(WHAT IS EXPECTED): Reproduce the records below word for word, from their beginning up to and including the line that contains "right wrist: (217, 402, -20)". Leave the pictures out of your answer.

TASK INPUTS below:

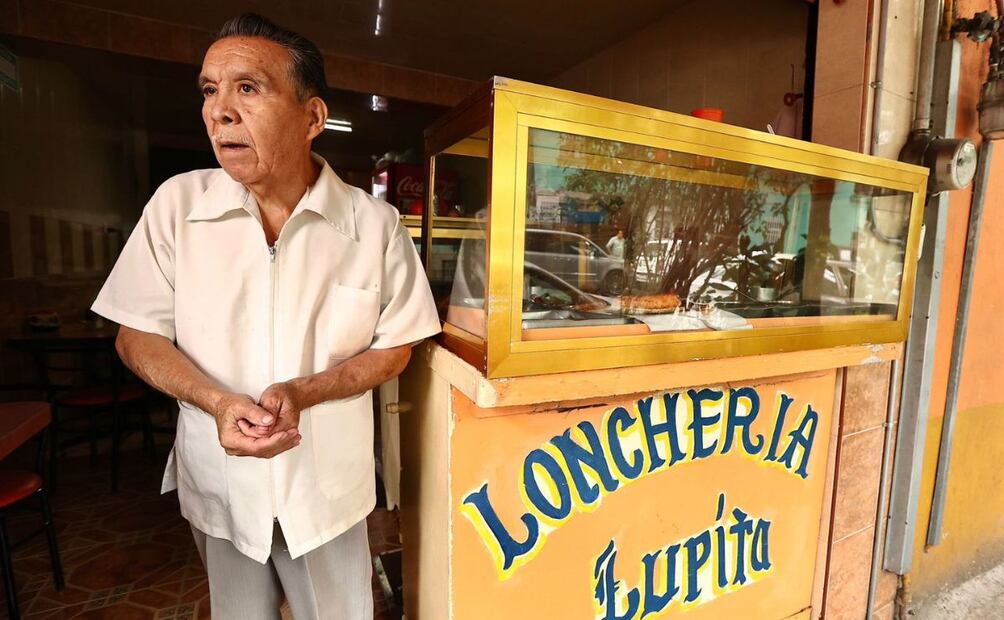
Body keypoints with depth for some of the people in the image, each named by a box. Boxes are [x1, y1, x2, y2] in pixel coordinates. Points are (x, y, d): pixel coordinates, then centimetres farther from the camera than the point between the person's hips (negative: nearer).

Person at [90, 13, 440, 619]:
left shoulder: (376, 223, -13)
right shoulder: (177, 204, -8)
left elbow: (395, 347, -6)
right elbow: (138, 336, -2)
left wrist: (303, 393, -21)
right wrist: (217, 402, -20)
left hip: (330, 484, -1)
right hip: (218, 481, 2)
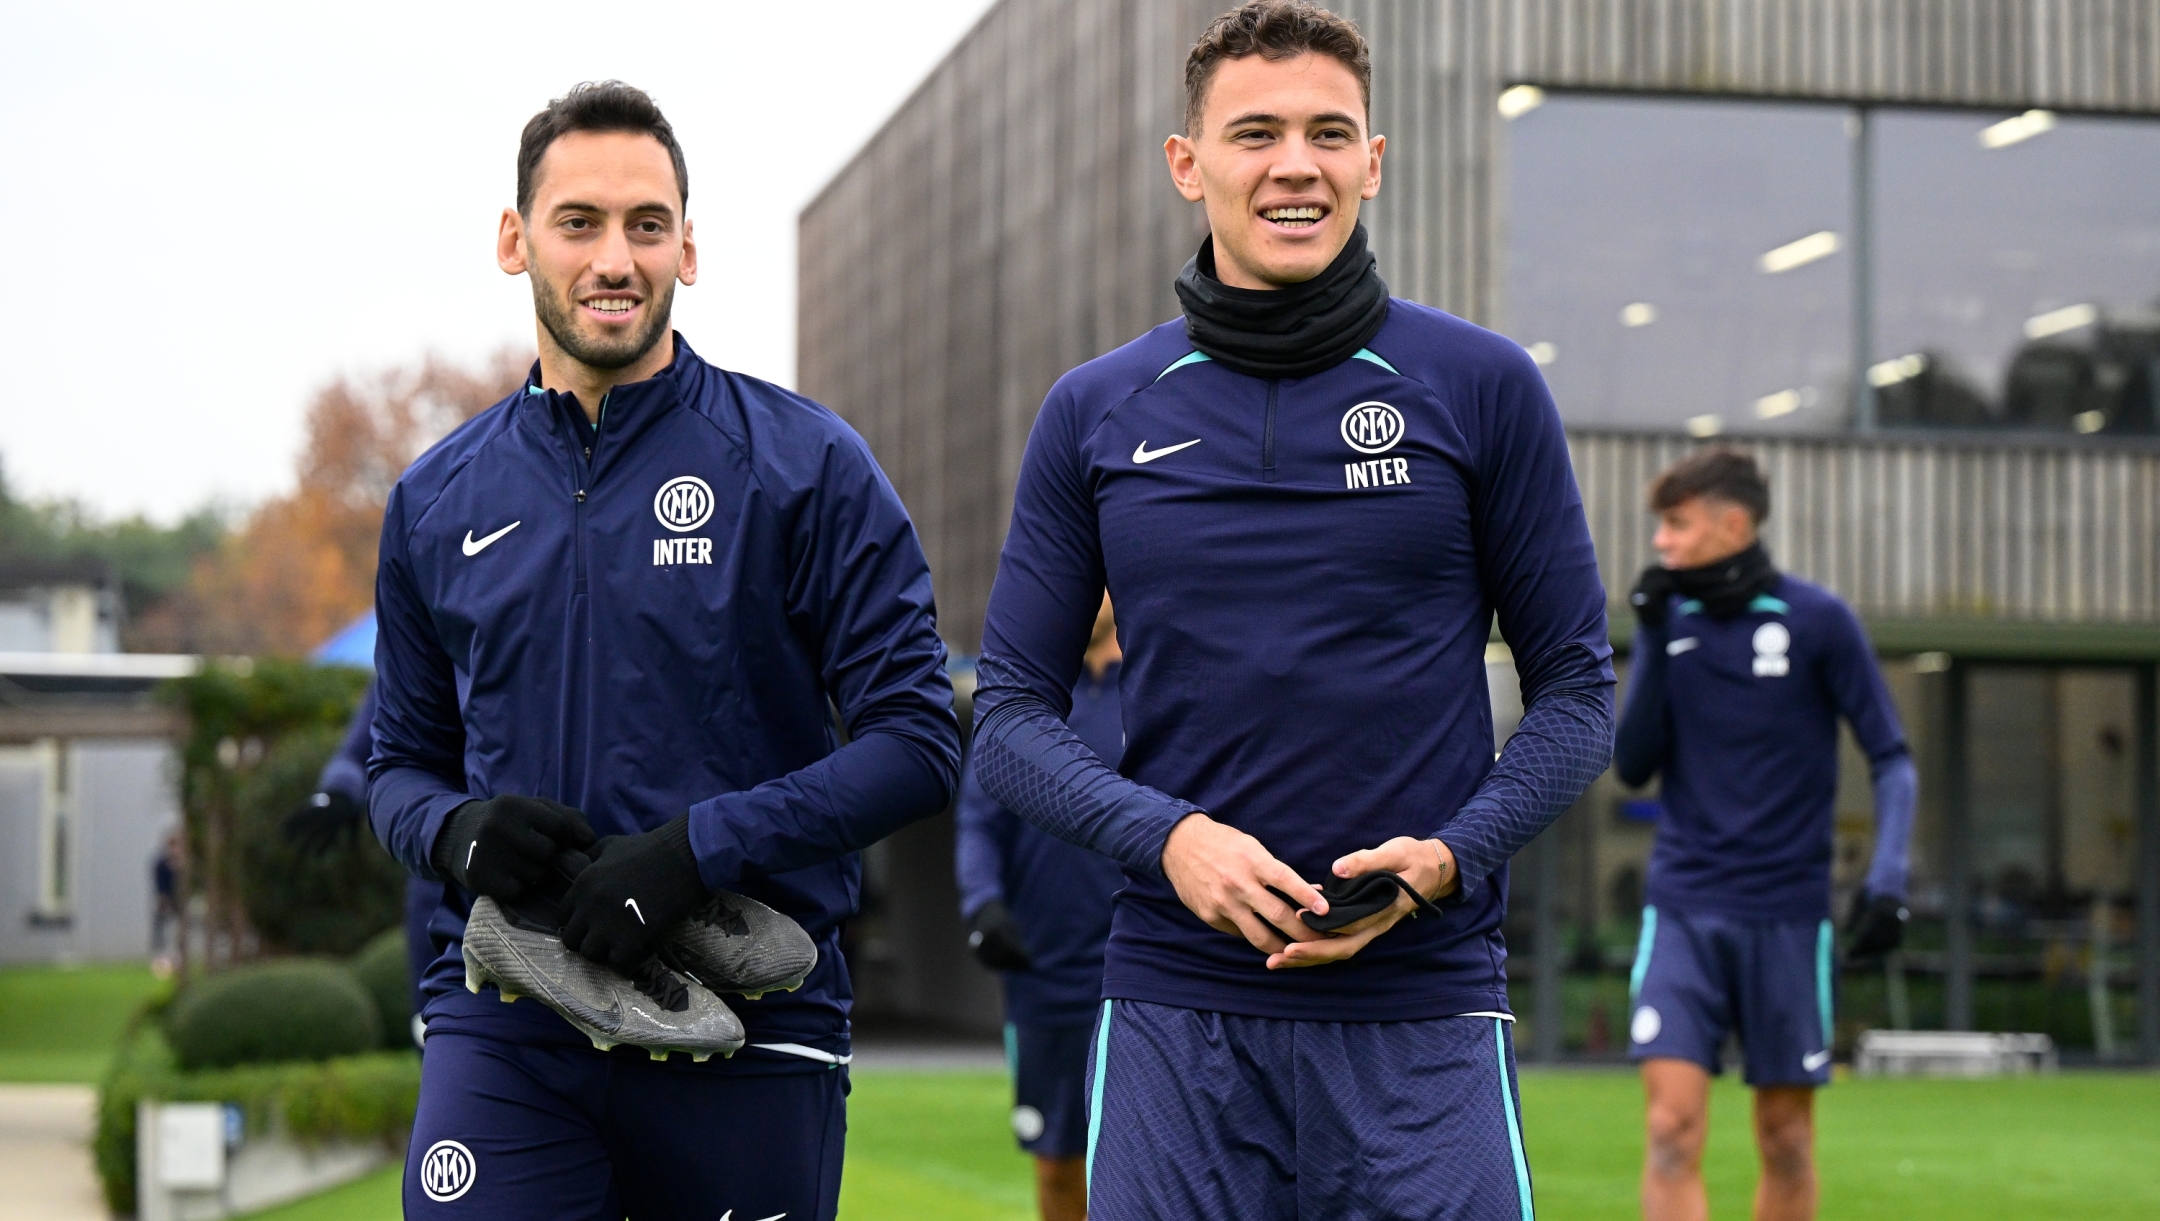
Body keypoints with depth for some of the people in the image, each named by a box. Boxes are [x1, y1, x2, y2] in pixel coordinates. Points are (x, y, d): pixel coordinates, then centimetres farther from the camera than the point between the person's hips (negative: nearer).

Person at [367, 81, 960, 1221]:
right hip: (505, 1029, 2)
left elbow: (916, 742, -5)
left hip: (746, 1029, -1)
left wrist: (701, 845, -17)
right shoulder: (437, 500, 11)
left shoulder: (805, 465, -1)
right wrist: (456, 829, -5)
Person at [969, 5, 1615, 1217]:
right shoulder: (1095, 414, 7)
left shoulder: (1484, 387, 3)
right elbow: (1014, 709, 8)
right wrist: (1166, 836, -11)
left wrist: (1447, 858, -12)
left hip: (1424, 1009, -1)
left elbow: (1576, 690, 5)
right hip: (1175, 1012, 1)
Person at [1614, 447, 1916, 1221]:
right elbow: (1634, 766, 2)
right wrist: (1652, 642, -7)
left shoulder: (1818, 621, -4)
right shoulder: (1669, 620, 5)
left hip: (1786, 915, -1)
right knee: (1673, 1125, -11)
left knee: (1786, 1136, 8)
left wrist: (1886, 879, -14)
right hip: (1682, 909, 1)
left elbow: (1891, 760, -1)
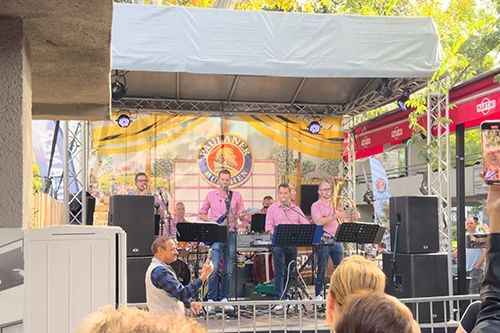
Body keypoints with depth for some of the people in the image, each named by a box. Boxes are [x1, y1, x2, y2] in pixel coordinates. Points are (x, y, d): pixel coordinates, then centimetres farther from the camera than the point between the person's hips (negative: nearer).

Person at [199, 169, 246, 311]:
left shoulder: (236, 196, 9)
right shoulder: (211, 195, 8)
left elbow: (241, 215, 9)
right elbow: (202, 214, 12)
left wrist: (242, 216, -15)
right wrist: (213, 223, -6)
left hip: (231, 235, 2)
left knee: (229, 271, 3)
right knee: (214, 269, -11)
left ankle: (224, 299, 12)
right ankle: (211, 300, -3)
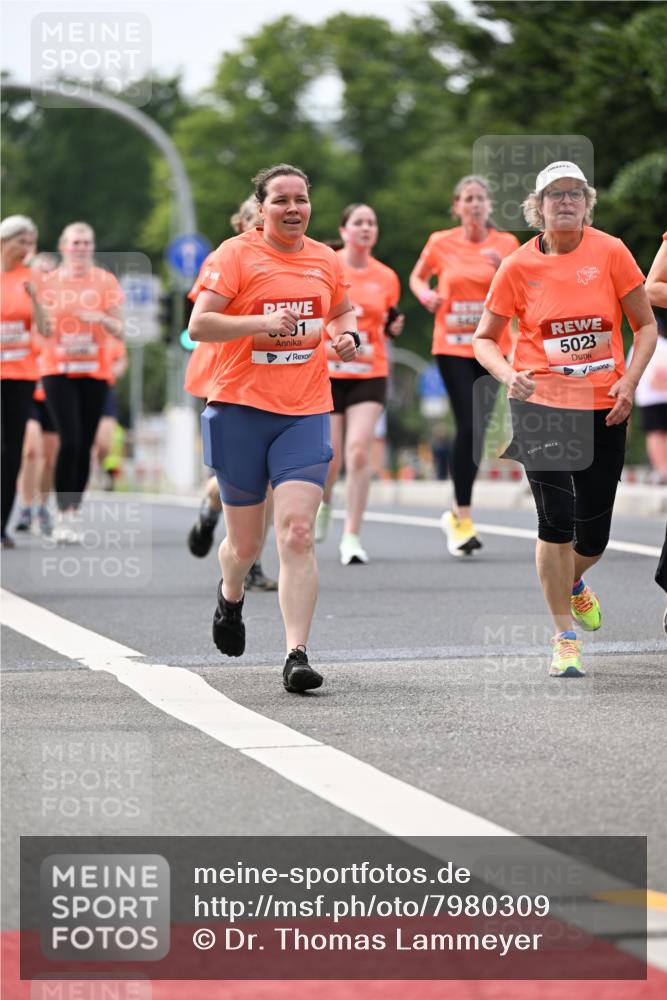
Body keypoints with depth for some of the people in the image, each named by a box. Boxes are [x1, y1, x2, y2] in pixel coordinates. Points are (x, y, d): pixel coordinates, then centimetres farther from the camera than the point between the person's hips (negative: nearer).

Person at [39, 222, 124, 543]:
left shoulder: (105, 282, 6)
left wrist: (102, 318, -15)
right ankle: (63, 516, -13)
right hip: (57, 370, -1)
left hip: (94, 372, 1)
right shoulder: (49, 282, 6)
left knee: (84, 446, 2)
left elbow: (119, 331, 5)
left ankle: (74, 516, 13)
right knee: (69, 441, -16)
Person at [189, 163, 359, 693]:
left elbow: (343, 312, 28)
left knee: (297, 534, -14)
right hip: (240, 409, -2)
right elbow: (198, 324, -11)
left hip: (306, 413, 2)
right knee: (246, 543, 8)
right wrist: (260, 321, -24)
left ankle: (297, 654, -14)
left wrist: (347, 336, 6)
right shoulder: (236, 254, -4)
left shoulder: (325, 259, 10)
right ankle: (231, 595, 44)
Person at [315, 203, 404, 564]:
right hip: (327, 372, -1)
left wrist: (395, 326, -2)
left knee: (358, 452, -14)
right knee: (329, 459, 0)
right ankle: (323, 500, 37)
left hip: (369, 375, 1)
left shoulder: (386, 277, 5)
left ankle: (351, 537, -8)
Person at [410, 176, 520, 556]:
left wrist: (505, 270, -13)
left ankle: (459, 513, 22)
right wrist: (426, 295, -5)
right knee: (469, 427, -13)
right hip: (452, 346, -2)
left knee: (477, 429, 4)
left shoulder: (506, 244, 3)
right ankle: (464, 518, -8)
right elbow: (417, 277, 17)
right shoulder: (441, 243, 1)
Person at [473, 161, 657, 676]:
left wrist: (628, 382, -9)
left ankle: (572, 584, 40)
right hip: (541, 404, -1)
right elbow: (485, 338, 6)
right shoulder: (519, 266, -3)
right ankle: (566, 636, 3)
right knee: (557, 519, -11)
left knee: (593, 533, 4)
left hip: (603, 408, 1)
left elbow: (647, 326, 4)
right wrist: (509, 375, -14)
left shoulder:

End of TASK INPUTS.

(OUTPUT FOR THIS TASK):
Body keypoints with depth for some of the people in the image, each named by a box. Boxes are [x1, y1, x2, y2] in pixel coordinates. Points are (x, y, d): pixel coordinates, then centimetres farther from the camera than the point between the person's hips (negative: nearer).

Person at [90, 13, 440, 619]:
left shoulder: (376, 223, -13)
right shoulder: (177, 204, -8)
left elbow: (395, 347, -6)
right elbow: (138, 336, -2)
left wrist: (303, 393, -21)
right wrist: (217, 402, -20)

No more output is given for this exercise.